The integrated electronic health record planned by the Defense and Veterans Affairs departments to jointly serve military personnel and veterans will cost $4 billion to develop and will go into service in stages from 2014 through 2017, according to Roger Baker, VA chief information officer.

Baker said the two departments intend to install a bare-bones iEHR in hospitals in San Antonio and the Hampton Roads, Va., area in 2014. This will include middleware software, known as an enterprise service bus, under development through an $80 million contract with Harris Healthcare. The initial iEHR also will include a data repository and a graphical user interface -- the agencies are considering the JANUS GUI developed by the VA in Honolulu, according to internal Defense and VA documents.

This basic system, Baker said will allow clinicians to tap into the existing Defense AHLTA, or Armed Forces Health Longitudinal Technology Application, and the Veterans Health Information Systems and Technology Architecture, or VistA, electronic health record systems while the two departments work on the real challenge of iEHR development, which will involve 127 different medical applications.

Those applications will be rolled out incrementally as they are developed, initially to the first two sites and then to other VA and Defense hospitals through 2017, Baker said at the press briefing Wednesday.

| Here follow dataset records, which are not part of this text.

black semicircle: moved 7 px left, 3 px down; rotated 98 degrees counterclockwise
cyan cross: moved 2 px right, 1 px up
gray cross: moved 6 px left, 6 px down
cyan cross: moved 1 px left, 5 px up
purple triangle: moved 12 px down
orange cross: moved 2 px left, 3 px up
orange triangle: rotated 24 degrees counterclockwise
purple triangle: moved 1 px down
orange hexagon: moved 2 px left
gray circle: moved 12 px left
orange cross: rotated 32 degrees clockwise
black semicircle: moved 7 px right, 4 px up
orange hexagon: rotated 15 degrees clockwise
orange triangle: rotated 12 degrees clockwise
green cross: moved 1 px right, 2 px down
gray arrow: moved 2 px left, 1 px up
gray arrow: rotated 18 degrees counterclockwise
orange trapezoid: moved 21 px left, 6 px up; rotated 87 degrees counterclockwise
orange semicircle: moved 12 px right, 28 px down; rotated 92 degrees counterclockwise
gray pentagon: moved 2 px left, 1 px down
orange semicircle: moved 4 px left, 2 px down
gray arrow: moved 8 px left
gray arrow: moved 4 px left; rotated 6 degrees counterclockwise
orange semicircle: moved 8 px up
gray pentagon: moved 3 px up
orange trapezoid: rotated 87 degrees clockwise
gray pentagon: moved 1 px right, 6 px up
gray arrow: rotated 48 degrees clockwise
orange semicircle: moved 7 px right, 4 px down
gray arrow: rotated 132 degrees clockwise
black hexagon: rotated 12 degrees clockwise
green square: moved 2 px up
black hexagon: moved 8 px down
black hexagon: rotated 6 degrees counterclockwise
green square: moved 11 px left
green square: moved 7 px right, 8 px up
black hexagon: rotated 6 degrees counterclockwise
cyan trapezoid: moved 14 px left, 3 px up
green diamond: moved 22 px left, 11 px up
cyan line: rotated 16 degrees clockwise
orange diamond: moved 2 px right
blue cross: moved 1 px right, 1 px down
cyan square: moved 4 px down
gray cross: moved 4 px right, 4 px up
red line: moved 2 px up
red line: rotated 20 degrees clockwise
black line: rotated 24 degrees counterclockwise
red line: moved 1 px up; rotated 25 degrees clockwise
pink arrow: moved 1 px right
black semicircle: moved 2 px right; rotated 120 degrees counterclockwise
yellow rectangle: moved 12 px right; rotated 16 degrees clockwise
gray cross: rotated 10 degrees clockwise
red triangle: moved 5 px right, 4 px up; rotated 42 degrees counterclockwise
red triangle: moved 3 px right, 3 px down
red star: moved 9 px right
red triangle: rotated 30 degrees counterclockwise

Beth McGrath, Defense deputy chief management officer told the Armed Forces Press service that “the clinical capabilities we’re deploying first are focused on laboratory and immunizations.”

Baker said he and VA remain committed to open source architecture for developing medical record applications, despite a Pentagon report to Congress in April that emphasized the use of commercial software and gave only a passing nod to open source software.

Baker said wished he had read that report more closely before it was sent because he would have requested more language on open source software.

He had high praise for Barclay Butler, the former Harris Healthcare executive tapped in February to head the Defense-VA Interagency Program Office, which will manage iEHR development and deployment. Baker said it was “sheer coincidence” that Butler had worked for the company that won the enterprise service bus contract in March. There is “no way” Butler will have anything to do with the enterprise service bus contract until the period of time designed to handle potential conflicts of interest expires, Baker added.